EURUSD is facing barricades around the immediate resistance of 1.0350 in the Tokyo session. A meaningful drop in October’s inflation report released last week was expected to compel the Federal Reserve to calm down its current pace of hiking interest rates. However, the think tanks are still satisfied with a one-time meaningful fall and demand more evidence to change their view. This has brought a marginal rebound in the US dollar index (DXY) to near 106.70. The DXY could expand as anxiety ahead of the United States midterm elections outcome could spurt volatility. The Euro investors are further awaiting Eurozone Gross Domestic Product (GDP) figures for further action.
Last week, the headline Consumer Price Index (CPI) dropped to 7.7% and market participants punished the American dollar in view of the fact that the Federal Reserve will slow down its pace of hiking interest rates. However, economists at Danske Bank have a say that price pressures in the US are set to persist. “While markets have reacted very positively to the October CPI print, we continue to see further risks of more persistent inflation and think it is too early to trade a clear Federal Reserve pivot.”Federal Reserve Governor Christopher Waller supports the view that 7.7% headline inflation is "enormous," and the Federal Reserve still has a long way to go, therefore, rates will stay high for a while. He further added that Rates will not fall until there is "clear, strong evidence" inflation is falling.
In case of the continuation of policy tightening measures by the Federal Reserve, the odds for a recession situation in the US will keep buzzing. The Greenback bulls may shift into the grip of bulls and EURUSD may face significant pressure.

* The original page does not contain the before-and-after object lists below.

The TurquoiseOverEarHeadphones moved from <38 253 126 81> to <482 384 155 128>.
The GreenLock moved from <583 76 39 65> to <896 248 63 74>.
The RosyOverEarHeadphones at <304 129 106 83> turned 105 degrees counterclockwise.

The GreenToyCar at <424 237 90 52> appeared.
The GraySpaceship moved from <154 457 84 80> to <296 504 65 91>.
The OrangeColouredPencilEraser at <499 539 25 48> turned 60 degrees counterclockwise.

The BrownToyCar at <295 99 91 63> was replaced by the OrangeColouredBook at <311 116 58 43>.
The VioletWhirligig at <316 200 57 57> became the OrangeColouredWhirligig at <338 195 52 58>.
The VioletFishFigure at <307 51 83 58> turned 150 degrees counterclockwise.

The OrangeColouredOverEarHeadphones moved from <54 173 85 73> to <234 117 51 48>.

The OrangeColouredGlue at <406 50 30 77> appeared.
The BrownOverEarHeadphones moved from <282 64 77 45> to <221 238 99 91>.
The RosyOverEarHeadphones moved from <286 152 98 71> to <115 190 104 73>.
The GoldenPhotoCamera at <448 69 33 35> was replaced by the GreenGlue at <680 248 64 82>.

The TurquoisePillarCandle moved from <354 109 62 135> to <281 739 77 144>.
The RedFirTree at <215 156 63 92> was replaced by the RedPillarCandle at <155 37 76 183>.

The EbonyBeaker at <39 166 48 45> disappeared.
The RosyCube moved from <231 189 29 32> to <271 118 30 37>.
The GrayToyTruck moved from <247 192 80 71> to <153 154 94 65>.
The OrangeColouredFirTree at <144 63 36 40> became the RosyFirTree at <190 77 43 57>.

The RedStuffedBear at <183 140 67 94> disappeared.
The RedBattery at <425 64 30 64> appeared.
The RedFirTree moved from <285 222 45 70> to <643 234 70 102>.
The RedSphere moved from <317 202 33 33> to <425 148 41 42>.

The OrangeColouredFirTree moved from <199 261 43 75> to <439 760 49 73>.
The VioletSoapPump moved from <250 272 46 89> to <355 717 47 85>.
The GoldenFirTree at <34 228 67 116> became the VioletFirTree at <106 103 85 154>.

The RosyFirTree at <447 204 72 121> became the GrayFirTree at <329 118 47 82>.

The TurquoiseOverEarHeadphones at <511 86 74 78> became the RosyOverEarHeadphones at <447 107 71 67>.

European Central Bank (ECB) policymakers are continuing with their verdict of hiking interest rates as inflationary pressures are getting beyond their control. Hawkish commentaries from ECB and expectations for a retreat in the US dollar are restricting EURUSD in a limited territory. The Euro could face pressure as European Central Bank (ECB) Governing Council member Isabel Schnabel noted last week that inflation expectations in the Eurozone are still broadly anchored but added that risks of high inflation persistence had increased further, as reported by Reuters. He further added that only a deep recession in Eurozone could save the economy from mounting inflation. This may keep EURUSD on the tenterhooks.
This week, the Eurozone’s GDP will be under investors’ radar. As per the consensus, the annual Gross Domestic Data (GDP) is expected to remain stable at 2.1%. The economy is facing the turbulence of soaring inflation, energy crisis, and supply chain bottlenecks due to Russia-Ukraine tensions. Therefore, stable GDP data might be supportive of the shared currency.
EURUSD has reached the horizontal resistance placed from June 15 low at 1.0363 on a four-hour scale. The Relative Strength Index (RSI) (14) has shifted into the bullish range of 60.00-80.00, which indicates that the bullish momentum in EURUSD is active.
The 50-and 200-period Exponential Moving Averages (EMAs) at 1.0080 and 0.9943 respectively are advancing, which will keep EURUSD into the grip of bulls. The American dollar could regain strength if the asset drops below the round-level support of 1.0200.